How can an evening filled with such verbal poison and toxicity end well? It cannot, and therefore does not, with George walking away with blood in his teeth, altering their story forever, killing their (imaginary) son in accident. Though the young couple leaves, exhausted, stunned, they will never be the same as George and Martha have exposed her frigidity in the bedroom, humiliating both of them.

Taylor’s towering performance forever legitimized the movie star as an artist of formidable gifts. She had been good before, nearly great in Raintree County (1957), Cat on a Hot Tin Roof (1958), and Suddenly Last Summer (1959), even winning an Academy Award in the wildly over appreciated Butterfield 8 (1960) but nothing she had done could touch her astounding performance as Martha. Fleshy, ruddy, slovenly, a messy drunk, loud, horribly obnoxious, she is a raging horror show in the film, though a perfect foil for George. Their verbal sparring is frightening to behold because it is so decidedly intended to draw blood, to wound, to hurt. And oh, are they not masters of it?

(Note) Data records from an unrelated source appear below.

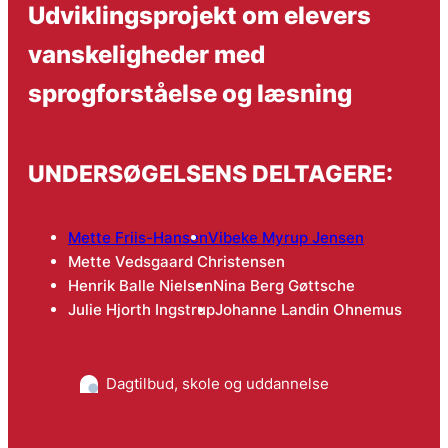
Udviklingsprojekt om elevers
vanskeligheder med
sprogforståelse og læsning
UNDERSØGELSENS DELTAGERE:
Mette Friis-Hansen
Vibeke Myrup Jensen
Mette Vedsgaard Christensen
Henrik Balle Nielsen
Nina Berg Gøttsche
Julie Hjorth Ingstrup
Johanne Landin Ohnemus
Dagtilbud, skole og uddannelse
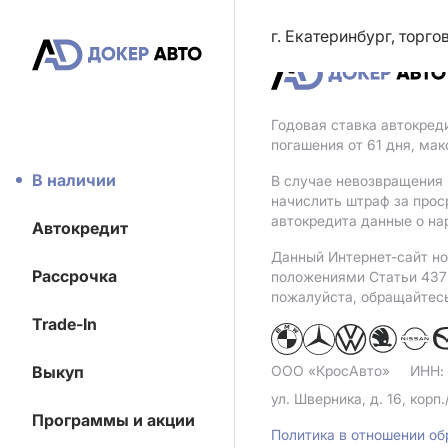
г. Екатеринбург, торг
Годовая ставка автокред
погашения от 61 дня, ма
В наличии
В случае невозвращения 
начислить штраф за прос
автокредита данные о на
Автокредит
Данный Интернет-сайт но
Рассрочка
положениями Статьи 437 
пожалуйста, обращайтес
Trade-In
Выкуп
ООО «КросАвто»
ИНН:
ул. Шверника, д. 16, корп.
Программы и акции
Политика в отношении о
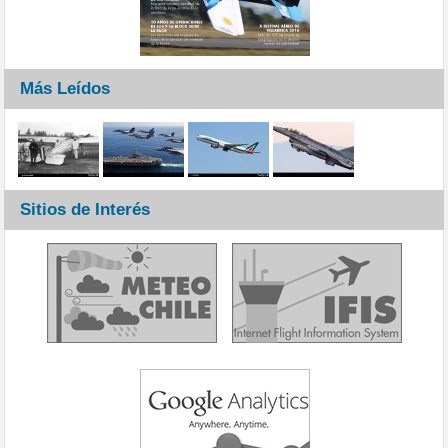
Más Leídos
Sitios de Interés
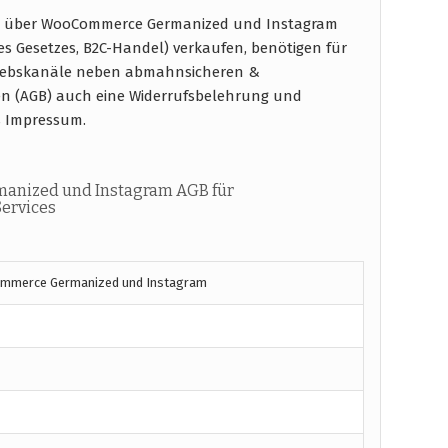
e über WooCommerce Germanized und Instagram
s Gesetzes, B2C-Handel) verkaufen, benötigen für
triebskanäle neben abmahnsicheren &
en (AGB) auch eine Widerrufsbelehrung und
s Impressum.
anized und Instagram AGB für
ervices
mmerce Germanized und Instagram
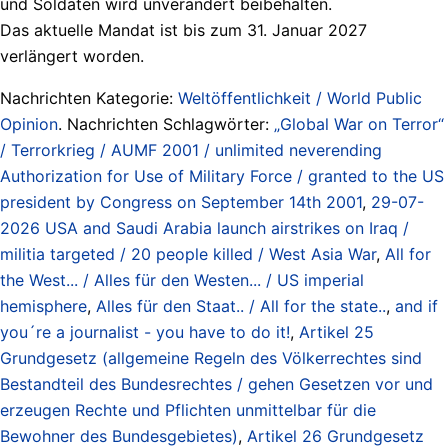
und Soldaten wird unverändert beibehalten.
Das aktuelle Mandat ist bis zum 31. Januar 2027
verlängert worden.
Nachrichten Kategorie:
Weltöffentlichkeit / World Public
Opinion
. Nachrichten Schlagwörter:
„Global War on Terror“
/ Terrorkrieg / AUMF 2001 / unlimited neverending
Authorization for Use of Military Force / granted to the US
president by Congress on September 14th 2001
,
29-07-
2026 USA and Saudi Arabia launch airstrikes on Iraq /
militia targeted / 20 people killed / West Asia War
,
All for
the West... / Alles für den Westen... / US imperial
hemisphere
,
Alles für den Staat.. / All for the state..
,
and if
you´re a journalist - you have to do it!
,
Artikel 25
Grundgesetz (allgemeine Regeln des Völkerrechtes sind
Bestandteil des Bundesrechtes / gehen Gesetzen vor und
erzeugen Rechte und Pflichten unmittelbar für die
Bewohner des Bundesgebietes)
,
Artikel 26 Grundgesetz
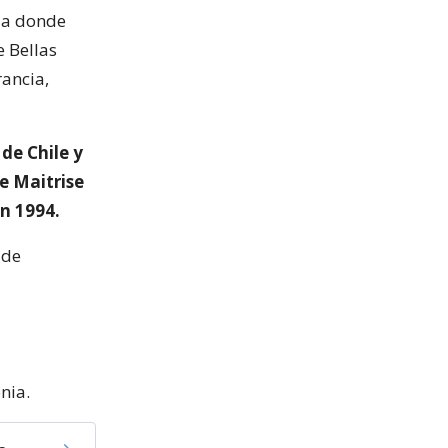
via donde
e Bellas
rancia,
de Chile y
de Maitrise
en 1994.
 de
nia.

They hurt each other so casually, then look at each other as though to dare the other to come back with something, which they do.

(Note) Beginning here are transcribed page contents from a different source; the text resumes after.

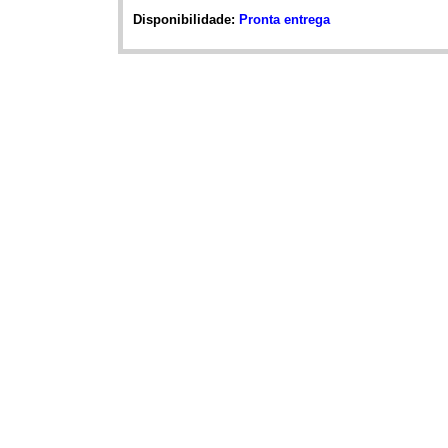
Disponibilidade:
Pronta entrega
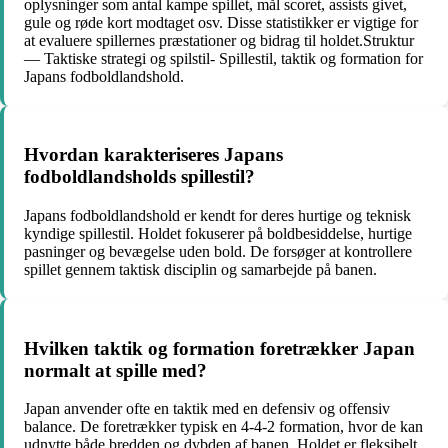
oplysninger som antal kampe spillet, mål scoret, assists givet,
gule og røde kort modtaget osv. Disse statistikker er vigtige for
at evaluere spillernes præstationer og bidrag til holdet.Struktur
— Taktiske strategi og spilstil- Spillestil, taktik og formation for
Japans fodboldlandshold.
Hvordan karakteriseres Japans
fodboldlandsholds spillestil?
Japans fodboldlandshold er kendt for deres hurtige og teknisk
kyndige spillestil. Holdet fokuserer på boldbesiddelse, hurtige
pasninger og bevægelse uden bold. De forsøger at kontrollere
spillet gennem taktisk disciplin og samarbejde på banen.
Hvilken taktik og formation foretrækker Japan
normalt at spille med?
Japan anvender ofte en taktik med en defensiv og offensiv
balance. De foretrækker typisk en 4-4-2 formation, hvor de kan
udnytte både bredden og dybden af banen. Holdet er fleksibelt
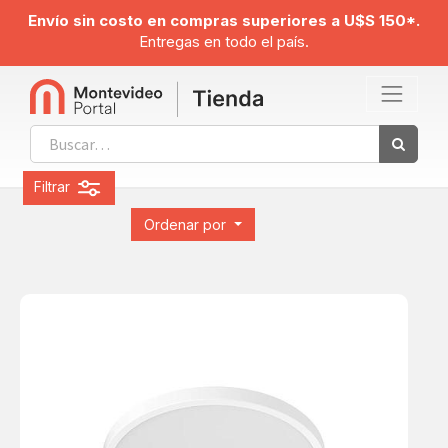
Envío sin costo en compras superiores a U$S 150*.
Entregas en todo el país.
Filtrar
Ordenar por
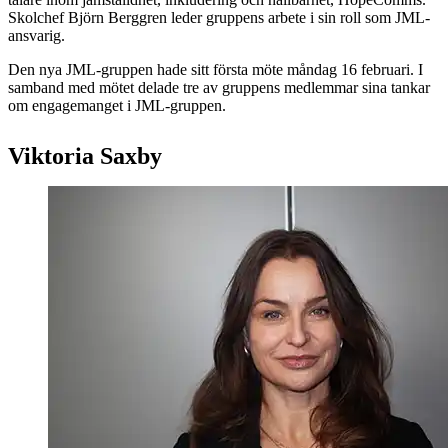
Skolchef Björn Berggren leder gruppens arbete i sin roll som JML-
ansvarig.
Den nya JML-gruppen hade sitt första möte måndag 16 februari. I
samband med mötet delade tre av gruppens medlemmar sina tankar
om engagemanget i JML-gruppen.
Viktoria Saxby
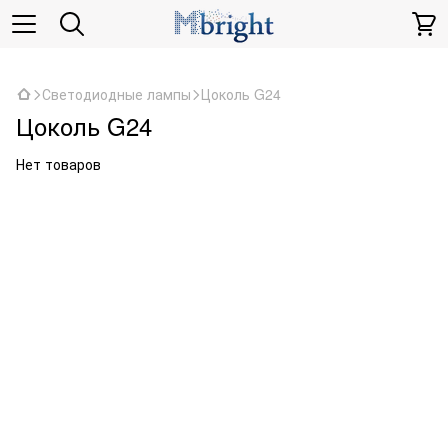
,
Светодиодные лампы
Цоколь G24
Цоколь G24
Нет товаров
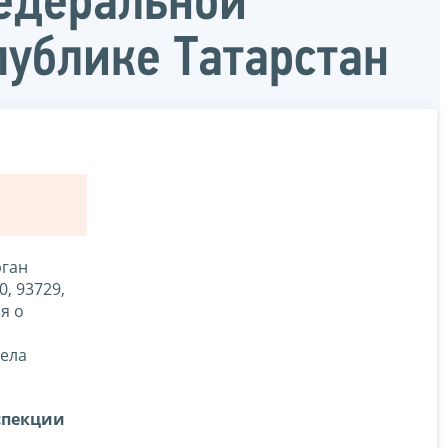
едеральной
публике Татарстан
рган
0, 93729,
я о
вела
спекции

Richard Burton is every bit her equal on screen as George, who initially we might think is long suffering, but we come to realize he is very much on a par with her, more than her equal, they enable each other. He watches her in almost bemused delight, waiting for her to cross the line he knows she will cross, at which point his eyes dance with wicked delight, as though she has given him permission to lash back. Their chemistry together is electrifying, it as though they can finish each other’s sentences or thoughts.  We forget they are working from a script.

Taylor won both the Academy Award and coveted New York Film Critics Award for Best Actress, and though Burton was nominated he lost to Paul Scofield in the stately (dull) A Man for All Seasons (1966) leaving Taylor infuriated with the Academy. She believed, rightly so, that his performance was the finest of his career and that he too deserved an Oscar.

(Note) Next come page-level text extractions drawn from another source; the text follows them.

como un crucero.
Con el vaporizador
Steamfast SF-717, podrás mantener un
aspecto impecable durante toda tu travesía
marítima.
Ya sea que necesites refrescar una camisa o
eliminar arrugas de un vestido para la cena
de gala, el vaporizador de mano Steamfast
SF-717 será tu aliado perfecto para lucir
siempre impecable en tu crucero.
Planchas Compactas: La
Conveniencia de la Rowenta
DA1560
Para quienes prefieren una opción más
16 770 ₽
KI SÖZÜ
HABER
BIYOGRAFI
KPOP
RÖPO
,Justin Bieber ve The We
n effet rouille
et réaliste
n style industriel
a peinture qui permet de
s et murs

The film was nominated for a whopping 13 Oscars, including Best Picture, Actor, Actress, Director, Supporting Actor (Segal), Supporting Actress (Dennis), Screenplay and Cinematography (Black and White). Nichols was credited with the most explosive directorial debut since Orson Welles directed Citizen Kane (1941). A new standard was set for language in film, as the film did not shy away from the vulgarities within the play, transferring the harsh language to the screen. It brought a startling new realism to the screen, and it is safe to state that Who’s Afraid of Virginia Woolf? was the first of the New American cinema, ushering in a remarkable new realism to cinema.

The film won Oscars for Taylor as Best Actress, the lovely Sandy Dennis for Supporting Actress, Art Direction, Costume Design, and Cinematography, the last time the Cinematography Oscar was split into two categories, Black and White, and Colour. I think it was scandalous that this extraordinary film, seething with such rage and wounds, was not selected Best Picture, or that it did not win Nichols an Oscar. He would win the following year for his ground-breaking masterpiece The Graduate (1967) and go on to forge an extraordinary career directing films, plays and films for HBO.

The story of dysfunction in marriage is a common subject on film, but no film, before or since has better explored such a toxic, horrific relationship as the one we see here. It is ripe for a remake, with, oh say, Alec Baldwin and Meryl Streep. Would they surpass Burton and Taylor?

I doubt it.

An extraordinary American masterpiece for the ages.